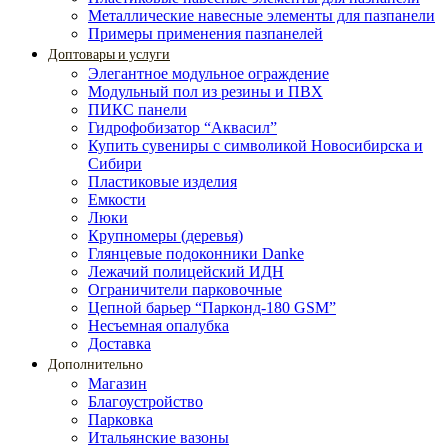
Металлические навесные элементы для пазпанели
Примеры применения пазпанелей
Доптовары и услуги
Элегантное модульное ограждение
Модульный пол из резины и ПВХ
ПИКС панели
Гидрофобизатор “Аквасил”
Купить сувениры с символикой Новосибирска и
Сибири
Пластиковые изделия
Емкости
Люки
Крупномеры (деревья)
Глянцевые подоконники Danke
Лежачий полицейский ИДН
Ограничители парковочные
Цепной барьер “Парконд-180 GSM”
Несъемная опалубка
Доставка
Дополнительно
Магазин
Благоустройство
Парковка
Итальянские вазоны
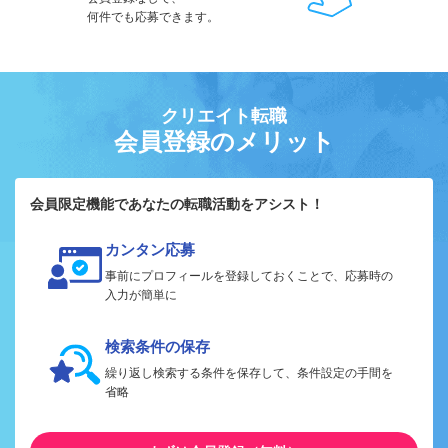
何件でも応募できます。
クリエイト転職
会員登録のメリット
会員限定機能であなたの転職活動をアシスト！
カンタン応募
事前にプロフィールを登録しておくことで、応募時の
入力が簡単に
検索条件の保存
繰り返し検索する条件を保存して、条件設定の手間を
省略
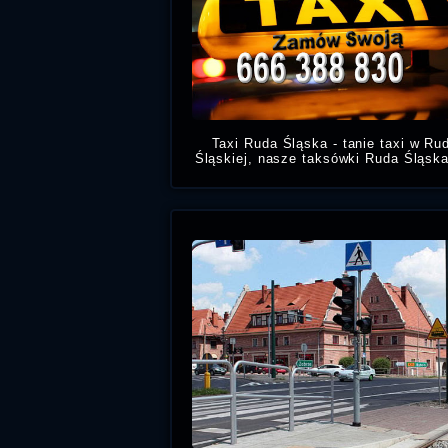
Taxi Ruda Śląska - tanie taxi w Ru
Śląskiej, nasze taksówki Ruda Śląsk
w dzielnicach Godula, Wirek, Orze
Nowy Bytom, Chebzie, Bykowi
Kochłow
* * *
Copy out all of the material above line for line, without changing anything, and leave the pictures out.

▶ ANSWER SPACE
Металлические навесные элементы для пазпанели
Примеры применения пазпанелей
Доптовары и услуги
Элегантное модульное ограждение
Модульный пол из резины и ПВХ
ПИКС панели
Гидрофобизатор “Аквасил”
Купить сувениры с символикой Новосибирска и
Сибири
Пластиковые изделия
Емкости
Люки
Крупномеры (деревья)
Глянцевые подоконники Danke
Лежачий полицейский ИДН
Ограничители парковочные
Цепной барьер “Парконд-180 GSM”
Несъемная опалубка
Доставка
Дополнительно
Магазин
Благоустройство
Парковка
Итальянские вазоны
何件でも応募できます。
クリエイト転職
会員登録のメリット
会員限定機能であなたの転職活動をアシスト！
カンタン応募
事前にプロフィールを登録しておくことで、応募時の
入力が簡単に
検索条件の保存
繰り返し検索する条件を保存して、条件設定の手間を
省略
Taxi Ruda Śląska - tanie taxi w Ru
Śląskiej, nasze taksówki Ruda Śląsk
w dzielnicach Godula, Wirek, Orze
Nowy Bytom, Chebzie, Bykowi
Kochłow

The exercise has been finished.